A hip-hop reimagining of The Great Gatsby that fails both as an update of F. Scott Fitzgerald's dissection of American aspirations and class barriers and on its own boorish terms, this shallow tragedy of manners was conceived by Andrew Lauren, the son of designer Ralph (who, coincidentally, costumed the 1971 remake of GATSBY). Journalist Tre (Andre Royo) is assigned to profile self-made rap mogul Summer G (Richard T. Jones) for "True Flow" magazine. G is summering in the Hamptons, surrounded by bodyguards, hangers on and protégés, including girlfriend Daizy Duke (Jillian Lindsey), who's agitating to make the transition from rapping to singing; Craig Lewis (Laz Alonso), who hasn't had a hit in two years — much to the dismay of his material girlfriend, Nicole (Lalanya Masters); and up-and-comer B. Mo Smoove (Nicoye Banks). Tre's beautiful, refined cousin, Sky Hightower (Chenoa Maxwell), and her husband, philandering businessman Chip (Dorian Harewood), have a house nearby, where Tre plans to stay while working on the piece. But he finds himself in the middle of not one but two sticky situations. Chip, whose father owns "True Flow," pressures Tre to help him conceal his current infidelity with the vulgar Ladara (Marcia Wright) from Sky. And G, who dated Sky when they were both struggling students at F.I.T. but lost her to Chip, threatens to withhold access if Tre doesn't help him reestablish contact with Sky. After a rocky start, G and Sky rekindle their passionate romance, enraging Daizy; their relationship plays out in counterpoint to B. Mo's pursuit of Ladara's down-to-earth sister, Shelly (Sonja Sohn), who wants no part of no-account players, and Craig and Nicole's deteriorating relationship. More experienced directors than Christopher Scott Cherot have been dragged down by multiple subplots, but the movie's troubles are more fundamental.
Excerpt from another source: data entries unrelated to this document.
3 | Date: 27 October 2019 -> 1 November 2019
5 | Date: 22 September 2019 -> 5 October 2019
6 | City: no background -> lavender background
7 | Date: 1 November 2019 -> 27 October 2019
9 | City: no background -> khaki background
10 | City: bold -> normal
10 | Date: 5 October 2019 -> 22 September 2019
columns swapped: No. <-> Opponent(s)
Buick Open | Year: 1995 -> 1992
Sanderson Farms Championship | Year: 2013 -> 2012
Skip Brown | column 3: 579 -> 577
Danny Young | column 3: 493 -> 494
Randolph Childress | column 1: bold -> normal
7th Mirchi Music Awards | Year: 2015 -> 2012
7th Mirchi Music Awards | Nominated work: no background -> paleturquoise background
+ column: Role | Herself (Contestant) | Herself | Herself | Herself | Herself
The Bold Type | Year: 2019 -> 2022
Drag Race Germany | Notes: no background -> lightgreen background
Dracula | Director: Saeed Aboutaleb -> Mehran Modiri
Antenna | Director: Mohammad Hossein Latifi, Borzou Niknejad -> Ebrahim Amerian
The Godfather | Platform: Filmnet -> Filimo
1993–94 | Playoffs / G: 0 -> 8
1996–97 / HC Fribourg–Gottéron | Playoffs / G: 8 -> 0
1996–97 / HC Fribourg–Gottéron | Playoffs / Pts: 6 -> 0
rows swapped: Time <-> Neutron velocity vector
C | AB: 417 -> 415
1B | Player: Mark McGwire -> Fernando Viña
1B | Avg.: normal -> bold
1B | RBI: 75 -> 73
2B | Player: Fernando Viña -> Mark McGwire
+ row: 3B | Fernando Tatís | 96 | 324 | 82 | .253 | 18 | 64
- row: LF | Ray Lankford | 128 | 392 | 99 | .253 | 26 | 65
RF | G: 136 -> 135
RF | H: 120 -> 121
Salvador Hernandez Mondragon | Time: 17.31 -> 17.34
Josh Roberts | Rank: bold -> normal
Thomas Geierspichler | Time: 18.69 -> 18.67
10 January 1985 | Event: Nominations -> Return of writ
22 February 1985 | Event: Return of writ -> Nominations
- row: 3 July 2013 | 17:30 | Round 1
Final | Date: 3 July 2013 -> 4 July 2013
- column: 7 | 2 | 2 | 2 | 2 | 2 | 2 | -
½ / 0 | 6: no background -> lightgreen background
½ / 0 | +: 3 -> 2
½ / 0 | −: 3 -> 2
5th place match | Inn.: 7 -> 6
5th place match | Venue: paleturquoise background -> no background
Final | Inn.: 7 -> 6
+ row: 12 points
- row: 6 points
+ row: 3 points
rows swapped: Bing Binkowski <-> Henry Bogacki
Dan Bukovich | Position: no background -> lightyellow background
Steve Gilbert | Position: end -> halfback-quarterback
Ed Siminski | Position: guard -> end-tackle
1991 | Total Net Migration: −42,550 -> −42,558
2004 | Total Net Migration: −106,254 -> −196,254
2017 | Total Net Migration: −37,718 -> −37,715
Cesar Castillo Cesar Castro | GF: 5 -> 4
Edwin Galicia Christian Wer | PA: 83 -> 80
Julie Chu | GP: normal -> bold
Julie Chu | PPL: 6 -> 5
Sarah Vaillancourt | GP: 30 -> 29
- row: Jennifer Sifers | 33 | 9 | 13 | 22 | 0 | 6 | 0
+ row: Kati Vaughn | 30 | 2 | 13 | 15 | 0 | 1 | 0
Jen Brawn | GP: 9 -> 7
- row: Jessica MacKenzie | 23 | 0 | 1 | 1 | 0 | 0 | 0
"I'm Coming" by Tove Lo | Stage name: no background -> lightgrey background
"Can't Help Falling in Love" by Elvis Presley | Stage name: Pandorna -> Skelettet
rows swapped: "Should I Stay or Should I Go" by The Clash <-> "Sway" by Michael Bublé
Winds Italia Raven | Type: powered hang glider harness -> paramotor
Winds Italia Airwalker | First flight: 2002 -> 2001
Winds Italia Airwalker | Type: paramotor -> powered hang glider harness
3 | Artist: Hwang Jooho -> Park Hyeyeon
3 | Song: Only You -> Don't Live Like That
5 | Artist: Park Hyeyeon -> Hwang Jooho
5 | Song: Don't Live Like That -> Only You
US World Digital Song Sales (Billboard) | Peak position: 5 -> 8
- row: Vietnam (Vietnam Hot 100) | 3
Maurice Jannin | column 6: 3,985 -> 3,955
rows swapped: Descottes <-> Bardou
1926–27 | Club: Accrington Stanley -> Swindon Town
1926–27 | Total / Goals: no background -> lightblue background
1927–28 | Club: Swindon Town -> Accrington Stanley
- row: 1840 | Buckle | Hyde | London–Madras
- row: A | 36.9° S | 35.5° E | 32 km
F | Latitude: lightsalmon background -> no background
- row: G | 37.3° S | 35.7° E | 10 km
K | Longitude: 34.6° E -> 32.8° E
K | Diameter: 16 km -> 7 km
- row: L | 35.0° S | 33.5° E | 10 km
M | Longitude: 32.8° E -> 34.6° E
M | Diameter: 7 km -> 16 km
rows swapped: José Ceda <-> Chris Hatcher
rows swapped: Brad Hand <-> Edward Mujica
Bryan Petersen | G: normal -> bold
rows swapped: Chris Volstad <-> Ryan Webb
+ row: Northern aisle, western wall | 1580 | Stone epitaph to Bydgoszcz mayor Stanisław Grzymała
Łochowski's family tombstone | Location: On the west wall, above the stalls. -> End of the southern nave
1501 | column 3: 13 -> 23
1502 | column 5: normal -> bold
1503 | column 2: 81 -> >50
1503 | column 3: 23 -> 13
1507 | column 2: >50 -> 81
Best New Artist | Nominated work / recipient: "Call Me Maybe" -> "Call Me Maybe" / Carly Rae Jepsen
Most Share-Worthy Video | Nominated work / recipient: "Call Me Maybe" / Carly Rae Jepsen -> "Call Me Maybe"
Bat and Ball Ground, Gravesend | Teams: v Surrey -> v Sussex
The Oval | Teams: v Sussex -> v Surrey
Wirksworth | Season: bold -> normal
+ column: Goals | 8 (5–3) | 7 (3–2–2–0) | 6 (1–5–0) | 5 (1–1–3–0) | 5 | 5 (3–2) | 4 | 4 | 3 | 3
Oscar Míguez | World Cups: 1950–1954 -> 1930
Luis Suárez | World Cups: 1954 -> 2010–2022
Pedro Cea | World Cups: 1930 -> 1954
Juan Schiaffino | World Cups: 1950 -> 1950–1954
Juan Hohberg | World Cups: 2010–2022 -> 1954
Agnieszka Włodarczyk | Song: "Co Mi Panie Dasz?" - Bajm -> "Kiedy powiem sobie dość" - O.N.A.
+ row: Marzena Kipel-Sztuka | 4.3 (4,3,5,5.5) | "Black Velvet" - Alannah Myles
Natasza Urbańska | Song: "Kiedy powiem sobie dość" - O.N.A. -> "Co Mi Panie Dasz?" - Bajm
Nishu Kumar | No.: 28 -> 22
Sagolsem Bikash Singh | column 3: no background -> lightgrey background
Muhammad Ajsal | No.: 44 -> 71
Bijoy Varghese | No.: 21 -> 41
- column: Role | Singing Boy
Cherot and cowriter Charles E. Drew Jr. create equivalents for Fitzgerald's characters without bothering to flesh them out, so it's hard to care what trouble they get themselves into. Their sole effort to lend depth to the frantic goings on involves Tre asking various characters whether "hip-hop has heart." What he seems to want to know (for a journalist he's maddeningly careless with words) is whether mainstream success has transformed a vibrant form of expression rooted in economic and cultural marginalization into a deracinated corporate product. Probably needless to say, no one has an answer.